Saturday, April 18, 2009

Too Bad This Day Had To End

Monterey, Calif. -- So this is bicycle nirvana.

About eight miles off the Pacific Ocean, at a car race track of all venues, is the bicycle mecca of California and the country for four days this long weekend.

Today, I bit the Bicycle Apple in the Garden of Pedaling Eden, trying out wonderfully cracfted bikes, making connections with bicycle people from across the country and topping it all off with a liquidy happy hour of cold Sierra Nevada suds at the Clif Bar tent.

It's called the Sea Otter Classic and it's all about 60,000 bicyclephiles, including 10,000 competitors in road and mountain races, descending on a venue of pavement and dirt and beautiful steep green hills off the mighty Pacific.

I test-rode a $3,000 full-suspension Jamis mountain bike and a lovely Haro single-speed 650B bike and a $8,600 ultra-light-weight Fuji road bike that a racer pedaled during the Tour de Britian.

I watched three races at once, positioning myself at a perch to watch a 20-mile cross-country mountain bike ride right next to the dirt course, while taking in a road race in the car race track. And a few minutes later I watched mountain bikers with full head helmets flying down a slalom-looking course and catching air about 30 feet from the finish line.

All around there were bicyclists on all types of bikes making their pilgrimage on roads leading to the Sea Otter Classic. And for once, bicycles ruled the roads, and cars gingerly and politely and respectfully maneuvered around the bicyclists in the ultimate mutual respect of the share-the-road ethic.

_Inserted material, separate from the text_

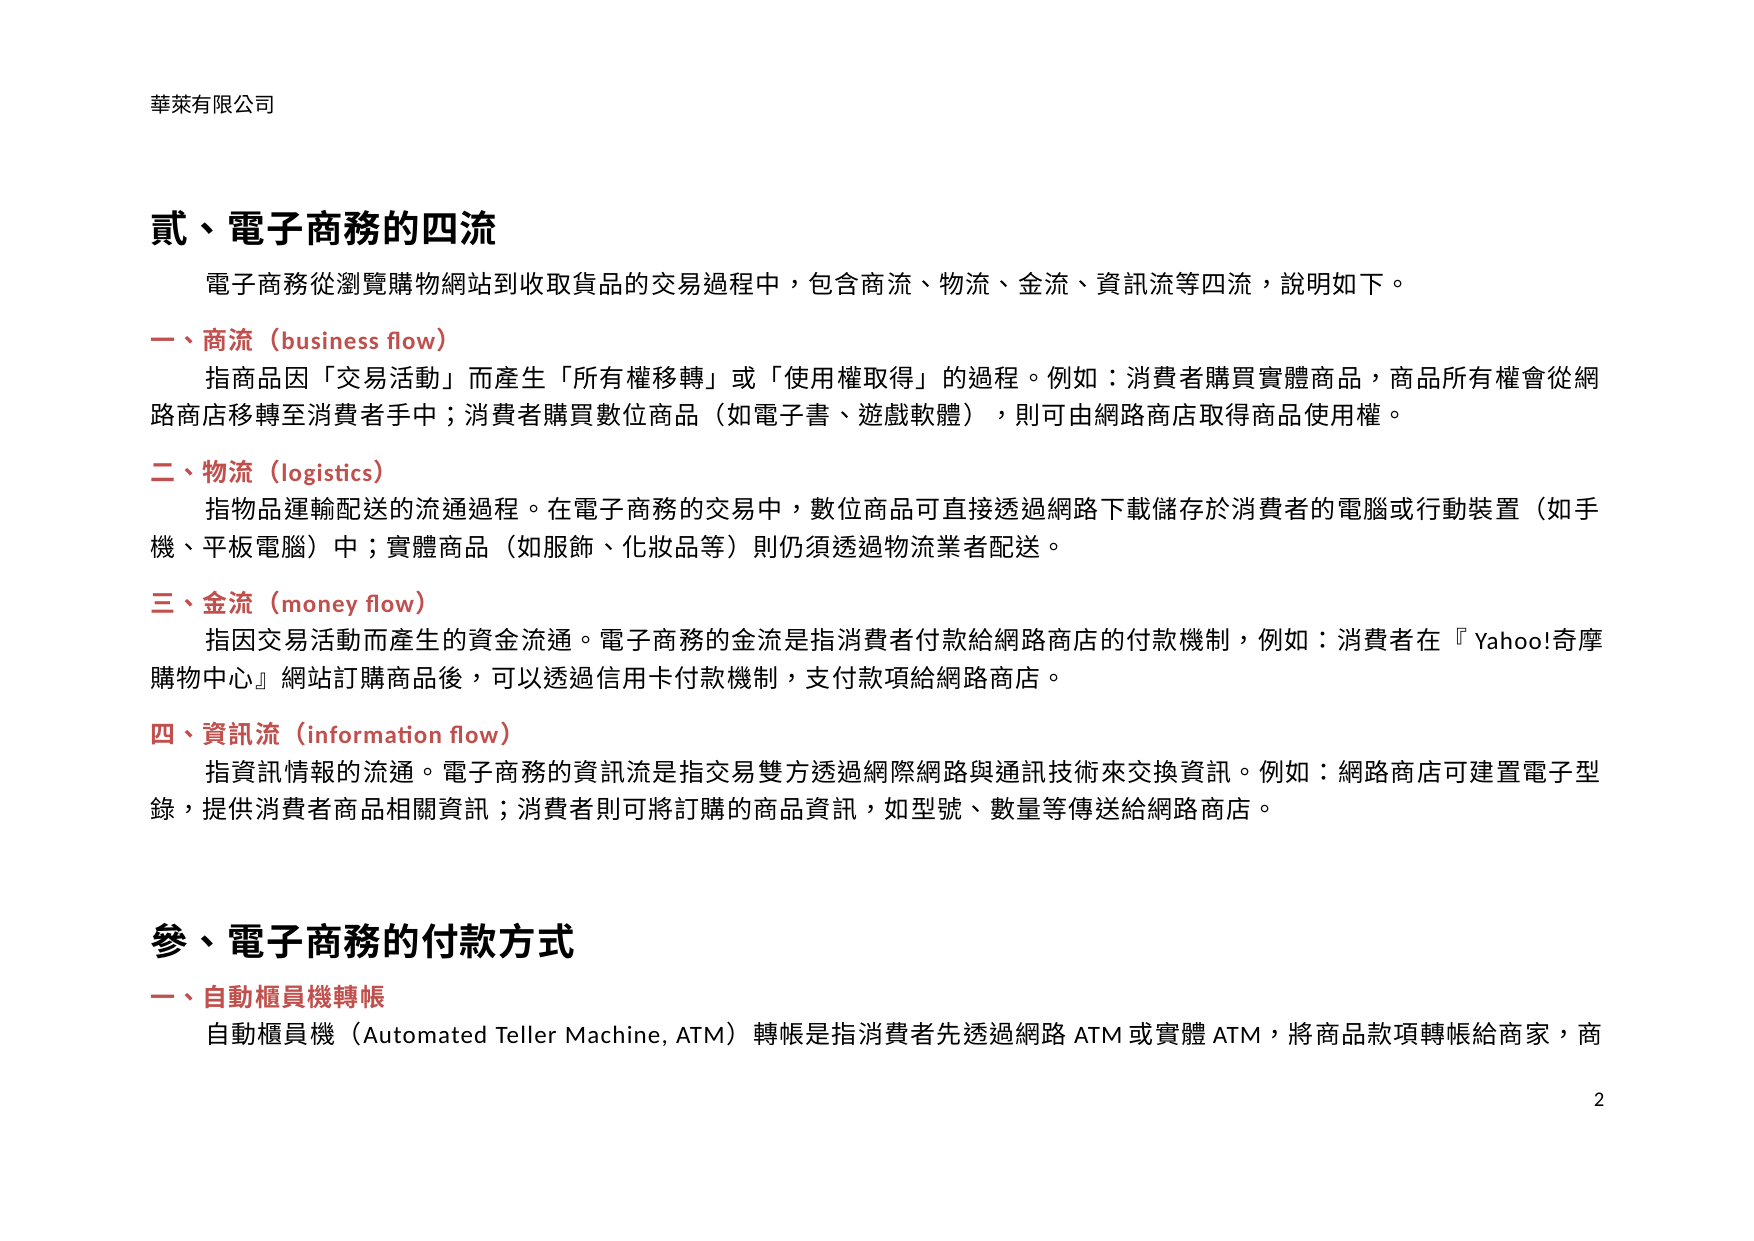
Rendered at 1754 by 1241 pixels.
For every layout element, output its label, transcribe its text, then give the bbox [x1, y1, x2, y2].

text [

Let's just say I don't see much of that in the Tampa Bay area.

In the afternoon today I changed my bike shorts for walking shorts and I made a ton of new friends at vendor booths all around the bicycle vendor village. There was Woody at the Bend, Oregon off-road bike trip tent who leads wonderful bike rides through the woods of Oregon outside Bend.

Jaclyn was a marketing manager for a health drink who used to live in New York and hopes to have a tent at the Bicycle Bash by the Bay.

And there were dozens of other folks I met who were impressed that the Tampa Bay area has an event such as the Bicycle Bash by the Bay and they hope to have a rep there at a table at the BBbtB.

I had a ball talking with the folks at bikecommuters.com, the brethren of Tampa's famed Ghost Rider -- Jack Sweeney of Seminole Heights who also writes for that Web site. There were RL and Jeremy and Moe and we shared stories of bicycle life.

We took goofy photos of one another on cool bikes and promised to swap shots for our respective web sites.

And that's what bicycling at the Sea Otter is all about. As long as you pedal a bicycle, you're a brother or sister of another bicyclist -- regardless of the genre of bicycle.

It's a beautiful thing. Just the mere act of riding a bicycle -- any type of human-powered wheeled transportation -- makes you an automatic member of a wonderful fraternity/sorority of folks who would love to do nothing better but get around our earth with a stroke of a pedal.

Bicycling can transform you. You will lose weight and feel fitter. It will sharpen your senses and give you a sense of accomplishment. And it will make you happier.